A família do menino vivia em Mataró, na Catalunha; a mãe, Sheila, nasceu na Guiné Equatorial, e o pai é marroquino. A coincidência ganha formato simbólico neste domingo (19): os protagonistas do ensaio estarão frente a frente como adversários em uma final marcada para Nova Jersey, com início previsto às 16h (horário de Brasília).
A trajetória de Yamal e Messi tem pontos em comum. Ambos chegaram cedo às categorias de base do Barcelona e estrearam no time principal ainda muito jovens. Yamal foi levado à atenção do clube aos sete anos por Jordi Roura e entrou no profissional aos 15 anos e nove meses, em abril de 2023. Em agosto do mesmo ano, tornou-se o titular mais jovem do Barça ao iniciar uma partida pelo Campeonato Espanhol.
Messi, por sua vez, já aparecia como promessa no início desta década, com passagem pela base do Barcelona e estreia no time principal ainda na adolescência.
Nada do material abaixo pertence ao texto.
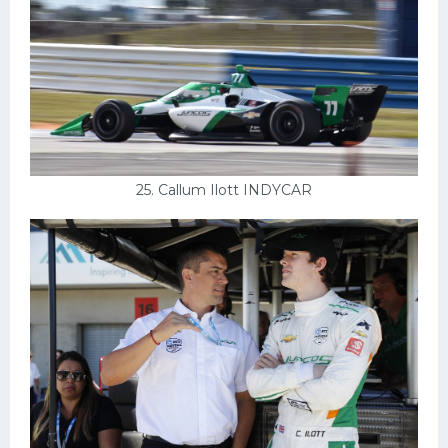
25. Callum Ilott INDYCAR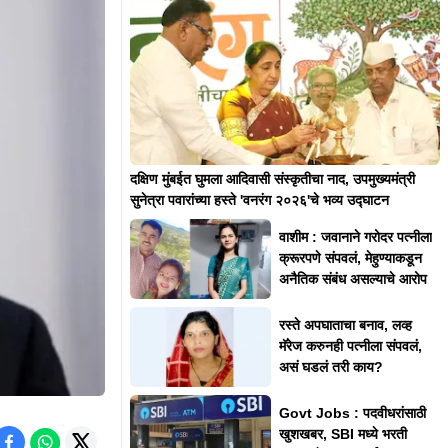
दक्षिण मुंबईत घुमला आदिवासी संस्कृतीचा नाद, उपमुख्यमंत्री
सुनेत्रा पवारांच्या हस्ते 'वनरंग २०२६'चे भव्य उद्घाटन
वाशीम : जवानाने गरोदर पत्नीला
क्रूरपणे संपवलं, मेहुण्याकडून
अनैतिक संबंध असल्याचे आरोप
रस्ते अपघाताचा बनाव, लव्ह
मॅरेज करुनही पत्नीला संपवलं,
असं घडलं तरी काय?
Govt Jobs : पदवीधरांसाठी
खुशखबर, SBI मध्ये भरती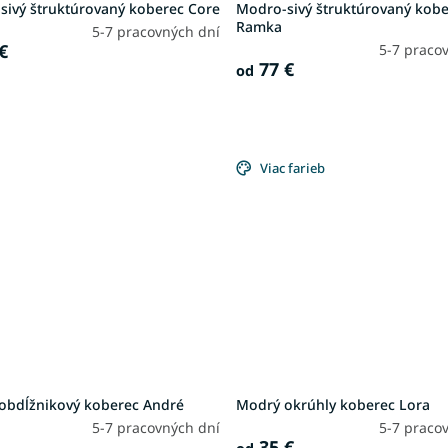
sivý štruktúrovaný koberec Core
Modro-sivý štruktúrovaný kob
Ramka
5-7 pracovných dní
€
5-7 praco
77 €
od
Viac farieb
obdĺžnikový koberec André
Modrý okrúhly koberec Lora
5-7 pracovných dní
5-7 praco
35 €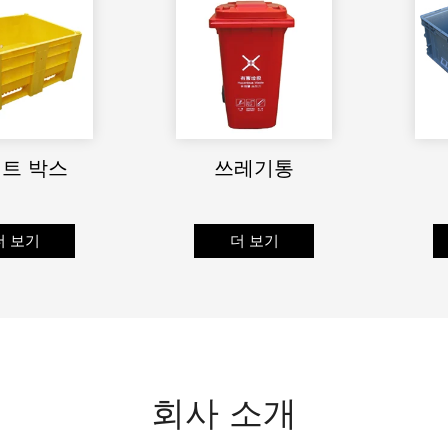
트 박스
쓰레기통
더 보기
더 보기
회사 소개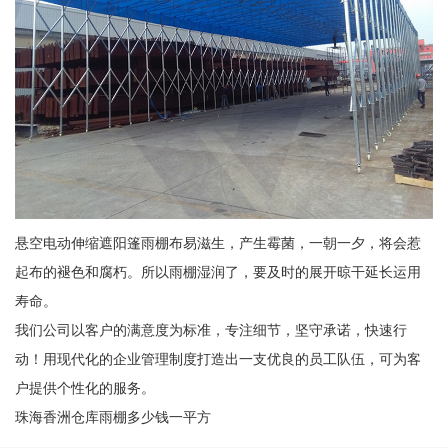
悬空电动伸缩遮阳篷雨棚布易滋生，产生霉菌，一朝一夕，将会惹
起布的褪色和腐朽。所以雨棚湿润了，要及时的展开晾干延长运用
寿命。
我们公司以客户的满意度为标准，专注细节，坚守承诺，快速行
动！用现代化的企业管理制度打造出一支优良的员工队伍，可为客
户提供个性化的服务。
珠海香洲仓库雨棚多少钱一平方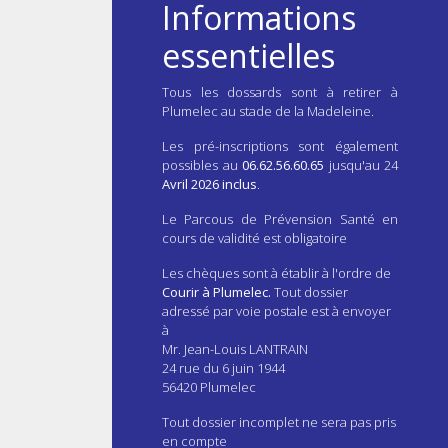
Informations
essentielles
Tous les dossards sont à retirer à
Plumelec au stade de la Madeleine.
Les pré-inscriptions sont également
possibles au
06.62.56.60.65
jusqu'au 24
Avril 2026 inclus
.
Le Parcous de Prévension Santé en
cours de validité est obligatoire
Les chèques sont à établir à l'ordre de
Courir à Plumelec.
Tout dossier
adressé par voie postale est à envoyer
à
Mr. Jean-Louis LANTRAIN
24 rue du 6 juin 1944
56420 Plumelec
Tout dossier incomplet ne sera pas pris
en compte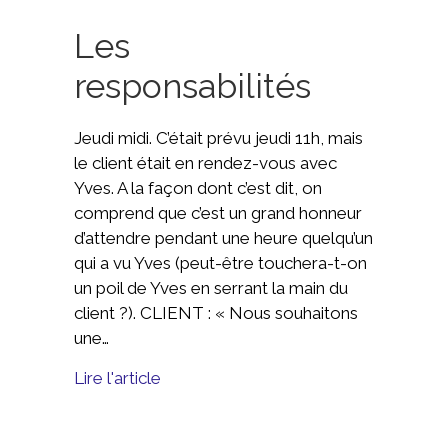
Les
responsabilités
Jeudi midi. C’était prévu jeudi 11h, mais
le client était en rendez-vous avec
Yves. A la façon dont c’est dit, on
comprend que c’est un grand honneur
d’attendre pendant une heure quelqu’un
qui a vu Yves (peut-être touchera-t-on
un poil de Yves en serrant la main du
client ?). CLIENT : « Nous souhaitons
une…
Lire l'article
A coincidência dos tempos de entrada em campo — ambos estrearam como jovens talentos em momentos que chamaram atenção — reforça o caráter simbólico do reencontro: não é apenas um duelo entre duas equipes, mas uma narrativa que cruza gerações e trajetórias.
Para além da imagem que viraliza, resta ao público avaliar o desfecho esportivo. O encontro entre uma lenda consolidada e uma joia precoce promete carregar carga emocional e simbólica — e terá peso esportivo imediato: a final define um título que encerra uma campanha de semanas e altera histórias individuais e coletivas.